Louis Bleriot

a French aircraft pioneer

© John Crandall

Louis Bleriot built the first monoplane.

After the Wright Brothers conclusively proved powered flight to be possible using a biplane design. Louis Bleriot remained among the many insisting that a monoplane design was possible. After all, birds, bats and other creatures in nature do not look like a biplane. By 1909 he proved this theory to be correct by using a cleverly designed cable system to reinforce his wings. Add the slightly better engines available in 1909 (as opposed to 1903 when the Wrights flew) and the monoplane is possible.

As we all know, the monoplane design would eventually predominate, and engine technolgy would continue to advance rapidly in aviation, but the credit for the first monoplane goes to Louis Bleriot, and it was proudly displayed at the Exposition de la Locomotion Aerienne in Paris in 1909. Bleriot also won a 5000 pound prize offered by a British newspaper that same year by flying his plane across the English Channel. The French were very proud of this, and the importance of the Wrights' achievements ( as well as their patent rights) were largely downplayed in France despite them touring the country with their planes also in 1909. Although the technology he employed for controlling the plane clearly belonged to the Wrights by invention and patent. Bleriot became a successful aircraft manufacturer while the Wrights failed in their similar business endeavor, and did not recieve royalties from Bleriot. In America, a court eventually decided the rights to the aileron were covered by the Wrights patent, but even there it was a long legal battle.

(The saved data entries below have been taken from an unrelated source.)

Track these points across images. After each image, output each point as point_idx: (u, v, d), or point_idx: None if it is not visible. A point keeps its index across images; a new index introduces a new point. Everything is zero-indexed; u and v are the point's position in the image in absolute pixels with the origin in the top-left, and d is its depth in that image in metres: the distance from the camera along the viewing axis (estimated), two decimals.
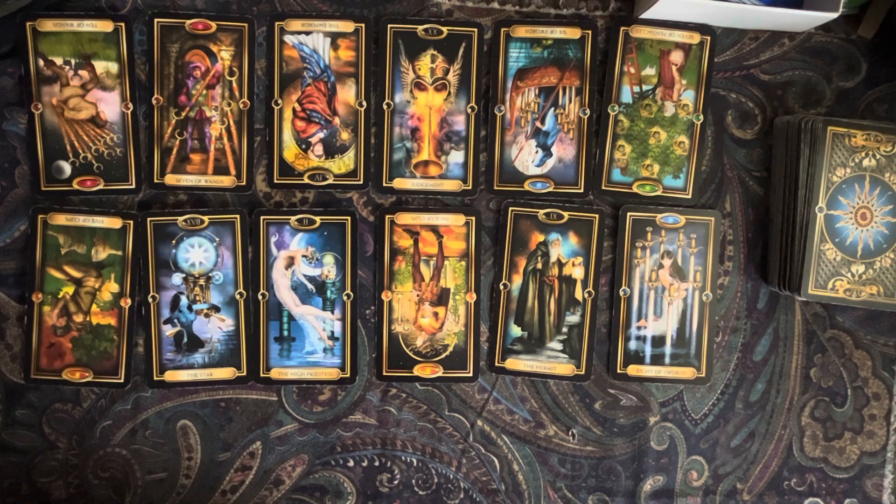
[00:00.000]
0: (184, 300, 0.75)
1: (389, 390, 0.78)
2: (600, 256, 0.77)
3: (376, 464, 0.78)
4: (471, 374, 0.77)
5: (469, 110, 0.76)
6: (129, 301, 0.74)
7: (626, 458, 0.79)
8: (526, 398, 0.78)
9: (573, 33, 0.76)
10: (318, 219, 0.75)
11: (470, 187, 0.77)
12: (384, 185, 0.76)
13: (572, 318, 0.77)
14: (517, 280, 0.77)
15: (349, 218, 0.75)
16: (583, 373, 0.78)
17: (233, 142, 0.75)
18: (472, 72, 0.76)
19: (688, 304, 0.78)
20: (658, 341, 0.78)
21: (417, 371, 0.77)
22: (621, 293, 0.77)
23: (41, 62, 0.73)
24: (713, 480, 0.79)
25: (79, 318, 0.74)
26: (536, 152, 0.77)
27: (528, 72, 0.76)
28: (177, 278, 0.75)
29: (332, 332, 0.76)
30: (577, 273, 0.77)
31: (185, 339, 0.75)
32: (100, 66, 0.74)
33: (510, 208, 0.77)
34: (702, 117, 0.77)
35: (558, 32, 0.76)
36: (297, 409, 0.77)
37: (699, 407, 0.79)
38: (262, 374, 0.76)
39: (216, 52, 0.74)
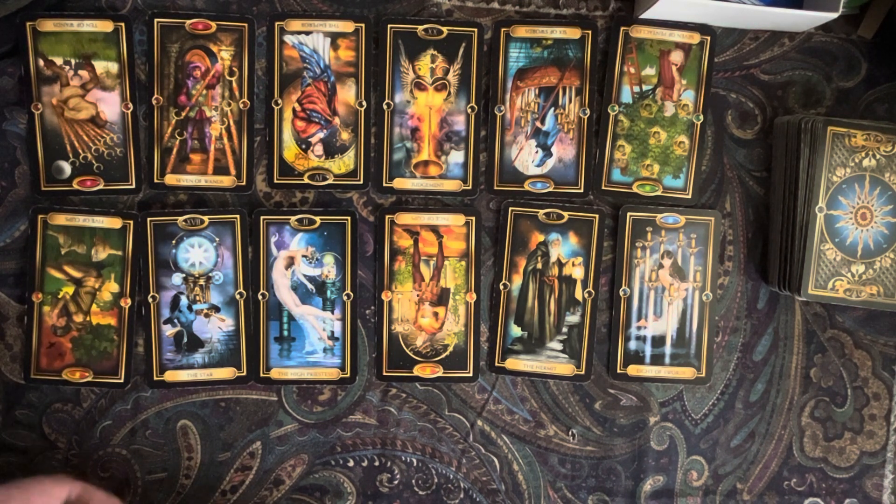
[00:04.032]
0: (184, 300, 0.75)
1: (389, 390, 0.78)
2: (600, 256, 0.77)
3: (376, 464, 0.78)
4: (471, 374, 0.77)
5: (469, 110, 0.76)
6: (129, 301, 0.74)
7: (626, 458, 0.79)
8: (526, 398, 0.78)
9: (573, 33, 0.76)
10: (318, 219, 0.75)
11: (470, 187, 0.77)
12: (384, 185, 0.76)
13: (572, 318, 0.77)
14: (517, 280, 0.77)
15: (349, 218, 0.75)
16: (583, 373, 0.78)
17: (233, 142, 0.75)
18: (472, 72, 0.76)
19: (688, 304, 0.78)
20: (658, 341, 0.78)
21: (417, 371, 0.77)
22: (621, 293, 0.77)
23: (41, 62, 0.73)
24: (713, 480, 0.79)
25: (79, 318, 0.74)
26: (536, 152, 0.77)
27: (528, 72, 0.76)
28: (177, 278, 0.75)
29: (332, 332, 0.76)
30: (577, 273, 0.77)
31: (185, 339, 0.75)
32: (100, 66, 0.74)
33: (510, 208, 0.77)
34: (702, 117, 0.77)
35: (558, 32, 0.76)
36: (297, 409, 0.77)
37: (699, 407, 0.79)
38: (262, 374, 0.76)
39: (216, 52, 0.74)
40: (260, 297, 0.75)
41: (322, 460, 0.77)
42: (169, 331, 0.75)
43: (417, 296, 0.77)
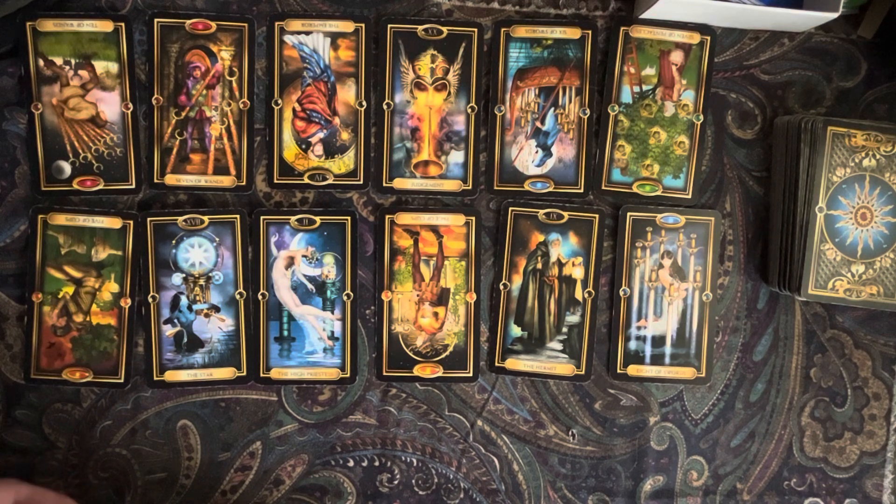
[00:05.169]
0: (184, 300, 0.75)
1: (389, 390, 0.78)
2: (600, 256, 0.77)
3: (376, 464, 0.78)
4: (471, 374, 0.77)
5: (469, 110, 0.76)
6: (129, 301, 0.74)
7: (626, 458, 0.79)
8: (526, 398, 0.78)
9: (573, 33, 0.76)
10: (318, 219, 0.75)
11: (470, 187, 0.77)
12: (384, 185, 0.76)
13: (572, 318, 0.77)
14: (517, 280, 0.77)
15: (349, 218, 0.75)
16: (583, 373, 0.78)
17: (233, 142, 0.75)
18: (472, 72, 0.76)
19: (688, 304, 0.78)
20: (658, 341, 0.78)
21: (417, 371, 0.77)
22: (621, 293, 0.77)
23: (41, 62, 0.73)
24: (713, 480, 0.79)
25: (79, 318, 0.74)
26: (536, 152, 0.77)
27: (528, 72, 0.76)
28: (177, 278, 0.75)
29: (332, 332, 0.76)
30: (577, 273, 0.77)
31: (185, 339, 0.75)
32: (100, 66, 0.74)
33: (510, 208, 0.77)
34: (702, 117, 0.77)
35: (558, 32, 0.76)
36: (297, 409, 0.77)
37: (699, 407, 0.79)
38: (262, 374, 0.76)
39: (216, 52, 0.74)
40: (260, 297, 0.75)
41: (322, 460, 0.77)
42: (169, 331, 0.75)
43: (417, 296, 0.77)
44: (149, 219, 0.74)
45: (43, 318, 0.74)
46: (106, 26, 0.73)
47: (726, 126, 0.78)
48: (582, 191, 0.77)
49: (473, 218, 0.76)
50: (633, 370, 0.78)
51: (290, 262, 0.76)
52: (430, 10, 0.76)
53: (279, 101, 0.75)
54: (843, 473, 0.80)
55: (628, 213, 0.77)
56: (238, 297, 0.75)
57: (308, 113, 0.76)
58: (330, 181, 0.76)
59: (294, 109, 0.75)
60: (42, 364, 0.74)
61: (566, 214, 0.77)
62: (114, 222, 0.74)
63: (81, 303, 0.74)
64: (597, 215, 0.77)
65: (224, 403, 0.76)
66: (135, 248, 0.74)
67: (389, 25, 0.75)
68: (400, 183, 0.76)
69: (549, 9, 0.77)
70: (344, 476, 0.77)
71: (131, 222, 0.74)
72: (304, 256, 0.76)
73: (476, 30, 0.76)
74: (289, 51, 0.75)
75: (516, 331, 0.77)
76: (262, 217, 0.75)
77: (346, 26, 0.75)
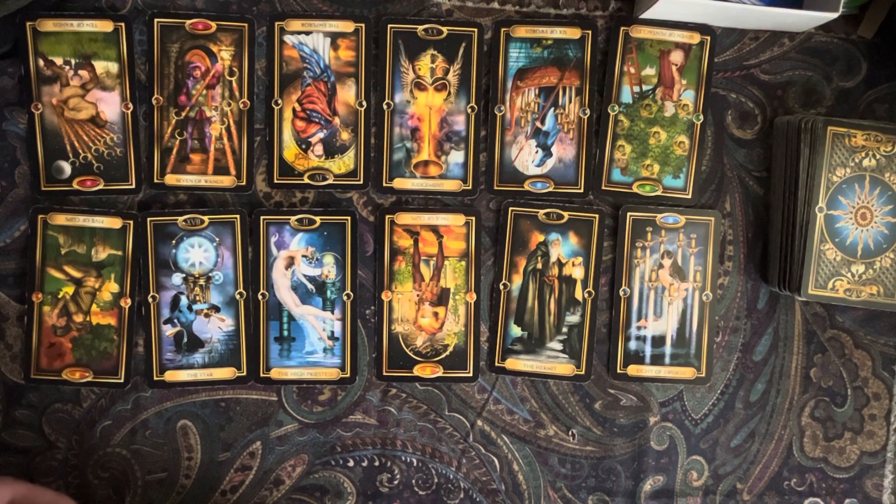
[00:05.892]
0: (184, 300, 0.75)
1: (389, 390, 0.78)
2: (600, 256, 0.77)
3: (376, 464, 0.78)
4: (471, 374, 0.77)
5: (469, 110, 0.76)
6: (129, 301, 0.74)
7: (626, 458, 0.79)
8: (526, 398, 0.78)
9: (573, 33, 0.76)
10: (318, 219, 0.75)
11: (470, 187, 0.77)
12: (384, 185, 0.76)
13: (572, 318, 0.77)
14: (517, 280, 0.77)
15: (349, 218, 0.75)
16: (583, 373, 0.78)
17: (233, 142, 0.75)
18: (472, 72, 0.76)
19: (688, 304, 0.78)
20: (658, 341, 0.78)
21: (417, 371, 0.77)
22: (621, 293, 0.77)
23: (41, 62, 0.73)
24: (713, 480, 0.79)
25: (79, 318, 0.74)
26: (536, 152, 0.77)
27: (528, 72, 0.76)
28: (177, 278, 0.75)
29: (332, 332, 0.76)
30: (577, 273, 0.77)
31: (185, 339, 0.75)
32: (100, 66, 0.74)
33: (510, 208, 0.77)
34: (702, 117, 0.77)
35: (558, 32, 0.76)
36: (297, 409, 0.77)
37: (699, 407, 0.79)
38: (262, 374, 0.76)
39: (216, 52, 0.74)
40: (260, 297, 0.75)
41: (322, 460, 0.77)
42: (169, 331, 0.75)
43: (417, 296, 0.77)
44: (149, 219, 0.74)
45: (43, 318, 0.74)
46: (106, 26, 0.73)
47: (726, 126, 0.78)
48: (582, 191, 0.77)
49: (473, 218, 0.76)
50: (633, 370, 0.78)
51: (290, 262, 0.76)
52: (430, 10, 0.76)
53: (279, 101, 0.75)
54: (843, 473, 0.80)
55: (628, 213, 0.77)
56: (238, 297, 0.75)
57: (308, 113, 0.76)
58: (330, 181, 0.76)
59: (294, 109, 0.75)
60: (42, 364, 0.74)
61: (566, 214, 0.77)
62: (114, 222, 0.74)
63: (81, 303, 0.74)
64: (597, 215, 0.77)
65: (224, 403, 0.76)
66: (135, 248, 0.74)
67: (389, 25, 0.75)
68: (400, 183, 0.76)
69: (549, 9, 0.77)
70: (344, 476, 0.77)
71: (131, 222, 0.74)
72: (304, 256, 0.76)
73: (476, 30, 0.76)
74: (289, 51, 0.75)
75: (516, 331, 0.77)
76: (262, 217, 0.75)
77: (346, 26, 0.75)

French aeronautic pride was a stubborn thing, and had a long and proud history dating all the way back to the first hot air, and then, hydrogen, balloon flights in the 1700's, as well as the first propellor driven balloon, and the first dirigible. French contributions to manned flight are very tangible from its very beginnings, and after the Wrights; Bleriot, the Voisin Brothers, and Robert Esnault are all Frenchmen who made important contributions. One might still fault France and Bleriot for not giving the Wrights their proper credit or honoring their patent rights, but the importance of French designs to the developing field of aviation is indisputable.

Bleriot's design was quickly surpassed by the metal body and cantilevered wing design of the German Junkers J1.